(Activity 1): In the Wi-Fi multicast email, which routing protocol gets a +1 vote because it is small, simple and cheap?
(Activity 2): Carry on writing the Wi-Fi multicast email from the point where it ends.

(Source extract):

---

I remember non-transitive on faulty 10Base2. And lack of good multicast in FR 
and ATM.

There is a lot of IEEE802.11 stuff that works great for large scale WISP and 
enterprises, but is not available in open source or cheap home routers. At my 
WLC enabled home, I have most of the 802.11 optimizations on my WiFi 
infrastructure and on my mobile gear. It has other non-standardized 
optimizations, such as proxy-ARP.

On voting:
  IP on WiFi: +1 for RFC 5415 & 5416. 0 to -1 for TRILL, SDN and LISP (although 
these have my interest).
  RP: +1 for babel. Small, simple, cheap, does what is needed. IMHO there is no 
choice, IS-IS will not be adopted in the 10$ market.

So what I would like to see is CapWap support in OpenWRT, with HNCP for 
autoconfiguration.
And babel as replacement for the proprietary AP mesh protocols, also on 
enterprise class AP's.

Teco
 

> Op 7 aug. 2015, om 08:21 heeft Mikael Abrahamsson <[email protected]> het 
> volgende geschreven:
> 
> On Thu, 6 Aug 2015, Pascal Thubert (pthubert) wrote:
> 
>> It is simply unfair from the IETF to use Wi-Fi as if it was Ethernet and 
>> then complain to IEEE that in fact it is not.
> 
> This is an interesting viewpoint. IETF isn't "using wifi as if it was 
> Ethernet". The customers who buy Wifi products buy it and run IP over it, 
> expecting it should work (because that's what the advertising says). IP has 
> been designed for wired ethernet (and Wifi carries ethernet frames). As far 
> as I can tell, 802.11 never told the IETF that it wouldn't support multicast 
> (really).
> 
> I'd say IETF isn't saying "IP works great over Wifi" (it doesn't really make 
> any claims for any L1 or L2). However, I see producers of Wifi equipment 
> saying that their products are great for using to connect to the Internet, 
> which is saying "Wifi is great for IP".
> 
>> IPv6 over Ethernet makes heavy use of multicast over Ethernet, which for the 
>> lack of a highly scalable Multicast service always ends up broadcasted over 
>> the whole fabric.

---

(Given material):
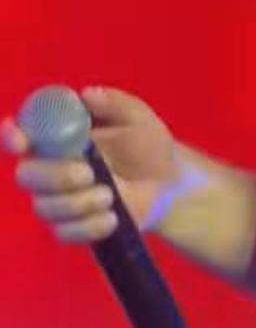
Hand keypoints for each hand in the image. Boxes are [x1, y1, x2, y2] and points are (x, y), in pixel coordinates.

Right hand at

---

(Exercise result 1): Babel.

(Exercise result 2):
>> 
>> When Wi-Fi is confused with Ethernet and the whole multi link becomes a 
>> single layer 2 fabric, we create a crisis that will not be solved by 
>> imputing the responsibility on the other SDO.
> 
> Which is exactly why I said that both SDOs need to do something. However, 
> since IP was "first" I think that 802.11 should have come to IETF a long time 
> ago and said that it couldn't do multicast. Basically, what I interpret 
> you're saying is that Wifi in its current form isn't suited to carry IP the 
> way IP has been designed, for a long time. That would be news for a lot of 
> people.
> 
>> My suggestion is to finally recognize that Wi-Fi is not Ethernet, in 
>> particular from the perspective of multicast, and provide the appropriate L3 
>> mechanisms for IPv6 over Wi-Fi, for which the backbone router discussed 
>> above is one candidate solution.
> 
> It's not only IPv6, but it's also IPv4 (since it uses broadcast, but less of 
> it).
> 
> But what I hear here is that your opinion is that 802.11 doesn't need to 
> change, but the IETF needs to change for IP to work over Wifi. I'd really 
> appreciate some kind of official agreement from each SDOs who should do what. 
> If the long-term technical solution is that the IETF should change L3 to 
> basically avoid broadcast and multicast, then that's fine, as long as this is 
> agreed upon by both parties.
> 
> However, I do think that 802.11 needs to point out to its members that if 
> they don't implement assured multicast replication, IP doesn't work properly. 
> Then they can decide what should be done in the short term, because changing 
> IP will take quite a while.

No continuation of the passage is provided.